Песнь Итаки - страница 5
Теперь его волосы отросли, оказавшись темными и кудрявыми. Он хотел было сбрить их, как полагается – но в этих землях, похоже, мужчины придавали немалое значение густоте шевелюры и красоте бороды. Сначала Кенамон счел подобное тщеславие отвратительным, но, проведя здесь некоторое время, понял, что это всего лишь очередное соревнование – ни больше ни меньше. Подобным грешили и мужчины его родины, и вовсе не важно было, чем хвастать: густотой волос, крепостью зубов, силой рук, длиной ног или резкостью профиля. Способы, которыми смертные пытаются возвысить себя или принизить других, столь многочисленны и разнообразны, что иногда поражают даже меня.
– Я захватывал рабов, когда был воином, – выдает Кенамон, сам удивляясь своим словам. Кенамон часто удивляется тому, что слетает с его языка в компании этой женщины, – такое действие она на него оказывает, одновременно пугающее и бодрящее. Пенелопа ждет продолжения, слушает, скрывая осуждение, если таковое и есть, за вечной, словно приклеенной улыбкой. – Помню даже, говорил им, какие они счастливцы, что попали именно ко мне. Да еще и злился, что они не особо благодарны.
Ни один поэт не сложит песни о рабах. Невероятно опасно наделять голосами эти жалкие подобия людей, ведь тогда может оказаться, что они все-таки именно люди…
Война не сострадательна, мудрость несправедлива, и все же люди продолжают молить меня о милосердии.

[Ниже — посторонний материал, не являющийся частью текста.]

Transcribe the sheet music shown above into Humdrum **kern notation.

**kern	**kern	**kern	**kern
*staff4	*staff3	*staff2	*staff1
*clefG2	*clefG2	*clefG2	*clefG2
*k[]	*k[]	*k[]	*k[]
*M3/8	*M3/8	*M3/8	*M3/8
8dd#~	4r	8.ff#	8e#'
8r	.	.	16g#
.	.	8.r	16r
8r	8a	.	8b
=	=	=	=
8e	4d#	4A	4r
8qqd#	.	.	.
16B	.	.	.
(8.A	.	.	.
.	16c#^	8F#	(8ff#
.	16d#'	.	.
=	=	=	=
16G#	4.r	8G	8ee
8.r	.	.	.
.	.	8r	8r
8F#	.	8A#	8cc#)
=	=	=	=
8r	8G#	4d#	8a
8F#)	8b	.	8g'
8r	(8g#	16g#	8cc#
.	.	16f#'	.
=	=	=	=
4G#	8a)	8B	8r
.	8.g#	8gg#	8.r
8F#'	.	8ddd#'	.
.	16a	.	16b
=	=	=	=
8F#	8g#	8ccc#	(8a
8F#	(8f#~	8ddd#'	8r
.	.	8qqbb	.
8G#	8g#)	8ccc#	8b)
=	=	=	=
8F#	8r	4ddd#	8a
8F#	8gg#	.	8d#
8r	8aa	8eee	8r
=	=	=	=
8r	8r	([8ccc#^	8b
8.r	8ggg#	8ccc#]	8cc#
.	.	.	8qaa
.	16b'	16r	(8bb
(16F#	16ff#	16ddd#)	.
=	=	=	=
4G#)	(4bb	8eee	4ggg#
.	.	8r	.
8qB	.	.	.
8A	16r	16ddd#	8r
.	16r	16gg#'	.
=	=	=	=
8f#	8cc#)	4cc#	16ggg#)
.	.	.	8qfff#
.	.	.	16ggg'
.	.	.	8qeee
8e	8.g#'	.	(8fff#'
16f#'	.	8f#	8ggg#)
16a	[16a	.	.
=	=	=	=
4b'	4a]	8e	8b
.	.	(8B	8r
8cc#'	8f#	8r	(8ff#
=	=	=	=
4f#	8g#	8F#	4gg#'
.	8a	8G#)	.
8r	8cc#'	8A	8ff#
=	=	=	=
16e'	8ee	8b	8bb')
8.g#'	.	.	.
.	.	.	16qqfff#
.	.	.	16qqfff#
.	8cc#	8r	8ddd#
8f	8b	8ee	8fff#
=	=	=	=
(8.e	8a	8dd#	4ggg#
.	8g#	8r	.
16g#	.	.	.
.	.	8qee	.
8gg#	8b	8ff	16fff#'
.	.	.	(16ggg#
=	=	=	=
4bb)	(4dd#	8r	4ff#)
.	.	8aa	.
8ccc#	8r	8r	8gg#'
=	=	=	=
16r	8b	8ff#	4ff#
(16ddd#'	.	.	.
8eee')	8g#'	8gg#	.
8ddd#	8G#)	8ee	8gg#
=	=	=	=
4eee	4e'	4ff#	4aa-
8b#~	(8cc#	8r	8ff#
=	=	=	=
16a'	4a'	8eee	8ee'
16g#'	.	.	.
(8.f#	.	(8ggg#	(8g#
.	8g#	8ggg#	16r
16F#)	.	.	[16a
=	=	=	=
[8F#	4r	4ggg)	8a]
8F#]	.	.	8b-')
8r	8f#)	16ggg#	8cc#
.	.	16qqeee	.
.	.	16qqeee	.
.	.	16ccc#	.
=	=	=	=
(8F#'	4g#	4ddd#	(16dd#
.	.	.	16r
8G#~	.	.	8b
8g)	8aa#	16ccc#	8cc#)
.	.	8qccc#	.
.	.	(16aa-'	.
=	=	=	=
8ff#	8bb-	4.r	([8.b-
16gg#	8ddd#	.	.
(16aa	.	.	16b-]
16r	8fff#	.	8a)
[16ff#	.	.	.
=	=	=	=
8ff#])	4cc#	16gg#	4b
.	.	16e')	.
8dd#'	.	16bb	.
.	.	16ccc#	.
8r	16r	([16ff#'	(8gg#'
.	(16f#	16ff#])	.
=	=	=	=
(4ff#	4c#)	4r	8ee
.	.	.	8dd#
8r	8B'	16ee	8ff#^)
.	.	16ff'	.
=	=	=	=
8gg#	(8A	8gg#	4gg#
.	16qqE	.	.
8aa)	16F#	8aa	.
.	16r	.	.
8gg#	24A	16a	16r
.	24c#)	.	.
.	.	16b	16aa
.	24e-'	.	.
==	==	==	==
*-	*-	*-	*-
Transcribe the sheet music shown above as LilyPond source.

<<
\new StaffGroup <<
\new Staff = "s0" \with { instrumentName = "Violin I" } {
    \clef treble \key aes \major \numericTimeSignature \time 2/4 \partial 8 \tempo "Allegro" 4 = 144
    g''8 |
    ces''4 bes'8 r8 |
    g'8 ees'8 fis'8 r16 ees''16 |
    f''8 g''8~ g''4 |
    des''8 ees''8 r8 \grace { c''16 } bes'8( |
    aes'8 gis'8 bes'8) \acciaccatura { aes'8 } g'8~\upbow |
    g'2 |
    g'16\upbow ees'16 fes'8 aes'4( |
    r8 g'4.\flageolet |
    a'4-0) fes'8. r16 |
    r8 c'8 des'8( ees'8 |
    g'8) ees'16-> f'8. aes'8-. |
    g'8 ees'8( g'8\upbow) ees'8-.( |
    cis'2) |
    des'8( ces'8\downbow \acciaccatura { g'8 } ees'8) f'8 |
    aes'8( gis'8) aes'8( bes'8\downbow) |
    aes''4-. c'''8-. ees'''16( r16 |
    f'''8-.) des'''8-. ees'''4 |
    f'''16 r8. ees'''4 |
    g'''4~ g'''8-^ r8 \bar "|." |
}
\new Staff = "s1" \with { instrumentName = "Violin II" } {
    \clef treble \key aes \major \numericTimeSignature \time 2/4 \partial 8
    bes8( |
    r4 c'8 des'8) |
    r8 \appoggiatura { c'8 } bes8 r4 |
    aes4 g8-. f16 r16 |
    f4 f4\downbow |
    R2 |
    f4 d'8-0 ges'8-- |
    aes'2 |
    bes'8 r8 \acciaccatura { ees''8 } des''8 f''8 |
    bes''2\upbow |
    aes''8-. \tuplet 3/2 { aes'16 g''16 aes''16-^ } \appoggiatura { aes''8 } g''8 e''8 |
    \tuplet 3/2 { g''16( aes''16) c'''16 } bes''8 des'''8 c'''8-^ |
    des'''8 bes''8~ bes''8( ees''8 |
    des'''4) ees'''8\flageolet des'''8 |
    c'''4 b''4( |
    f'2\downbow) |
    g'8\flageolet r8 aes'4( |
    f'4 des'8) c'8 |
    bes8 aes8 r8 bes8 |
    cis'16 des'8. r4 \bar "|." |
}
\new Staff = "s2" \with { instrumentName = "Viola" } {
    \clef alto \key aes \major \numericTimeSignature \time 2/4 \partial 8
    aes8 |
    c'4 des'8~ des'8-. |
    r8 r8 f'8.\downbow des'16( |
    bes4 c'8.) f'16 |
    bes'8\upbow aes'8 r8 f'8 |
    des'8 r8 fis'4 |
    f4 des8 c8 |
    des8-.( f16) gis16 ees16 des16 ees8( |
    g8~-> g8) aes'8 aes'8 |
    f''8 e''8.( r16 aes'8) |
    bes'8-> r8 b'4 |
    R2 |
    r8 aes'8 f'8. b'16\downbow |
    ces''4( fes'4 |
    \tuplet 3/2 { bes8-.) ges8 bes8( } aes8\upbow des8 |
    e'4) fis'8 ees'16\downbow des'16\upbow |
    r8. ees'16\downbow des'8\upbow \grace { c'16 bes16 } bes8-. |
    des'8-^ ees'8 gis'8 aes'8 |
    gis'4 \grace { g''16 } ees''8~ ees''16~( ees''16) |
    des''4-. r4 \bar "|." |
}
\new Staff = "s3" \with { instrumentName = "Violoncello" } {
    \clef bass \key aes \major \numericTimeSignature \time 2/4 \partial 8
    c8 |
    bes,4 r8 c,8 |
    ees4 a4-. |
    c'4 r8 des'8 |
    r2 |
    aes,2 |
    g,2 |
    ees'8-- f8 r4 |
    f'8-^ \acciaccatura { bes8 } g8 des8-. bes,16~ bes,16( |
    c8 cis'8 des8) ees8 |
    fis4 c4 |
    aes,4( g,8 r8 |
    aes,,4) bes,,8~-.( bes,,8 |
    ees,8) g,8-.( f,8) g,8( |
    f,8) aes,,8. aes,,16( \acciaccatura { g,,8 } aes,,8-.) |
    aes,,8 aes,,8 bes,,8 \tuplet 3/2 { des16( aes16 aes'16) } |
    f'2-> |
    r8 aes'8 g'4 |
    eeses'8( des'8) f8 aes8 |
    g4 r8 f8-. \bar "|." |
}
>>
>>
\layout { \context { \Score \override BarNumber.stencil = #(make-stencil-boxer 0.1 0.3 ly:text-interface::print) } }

Будь я мужчиной, такого бы не случалось.
Я пытаюсь пальцами ухватить мягкий морской бриз, позволяю его прохладе ласкать мою кожу, спиной ощущаю тепло солнечных лучей. Это самое большое физическое удовольствие, что я себе позволяю, но даже оно опасно.
Пенелопе, царице Итаки, подарили девочку-рабыню Эос на свадьбу. «Повезло, – говорили все Эос, – ты и сама, наверное, чувствуешь, как тебе повезло, что из того убогого крысятника, называемого домом, из простой, бедной семьи, тебя на корабле отвезли к далеким берегам, одели в красивый наряд и приставили служить царице».
Имя Эос не прославят в песнях; ее история лишь добавила бы сложности, запутав слушателей, когда мне нужно будет сосредоточить их внимание на других вещах.
У кромки воды ненадолго воцаряется тишина. Подобное молчание непривычно обоим людям, сидящим на этом уступе. Конечно, они привыкли к множеству разновидностей безмолвия – тишине одиночества, потери, глухой тоски по несбыточным вещам и тому подобному. Но тишина уютная? Тишина, разделенная на двоих? Это им обоим незнакомо, но не сказать чтобы вовсе уж неприятно.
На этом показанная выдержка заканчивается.